WARM ORZO AND CHICKEN SALAD WITH SPINACH
In collaboration with
Nancy Bordeleau, Cinq Fourchettes
15 min Prepping
15 min Cooking
- 2 Exceldor Chicken Breasts, diced
- 1 tbsp. (15 ml) grapeseed oil
- 1 1/2 cups (375 ml) orzo
- 7 cups (1.75 L) chicken stock
- 4 cloves garlic, finely chopped
- 6 cups (1.5 L) fresh spinach
- 1 cup (250 ml) grated Parmesan
- 1/3 cup (85 ml) filberts, roasted and coarsely chopped
- 1 lemon
- Salt and pepper
Click the steps to erase them.
- Bring stock to a boil.
- Cook orzo 5 to 7 minutes (per instructions on package).
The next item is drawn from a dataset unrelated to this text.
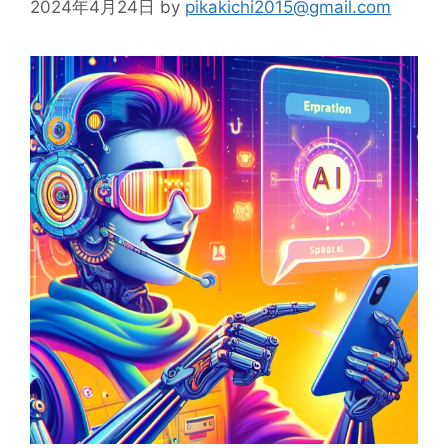
2024年4月24日
by
pikakichi2015@gmail.com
- Meanwhile, heat the oil in a saucepan.
- Add chicken and cook a few minutes until no longer pink.
- Add the garlic and cook for 1 minute.
- Drain orzo (if desired, reserve stock to make soup).
- Add orzo and spinach to chicken.
- Cook until spinach is wilted, stirring occasionally.
- Add Parmesan and stir until melted.
- Salt and pepper to taste.
- Serve and garnish with filberts for a nice crunch.
- Enjoy as is or brighten it up with a squeeze of fresh lemon juice.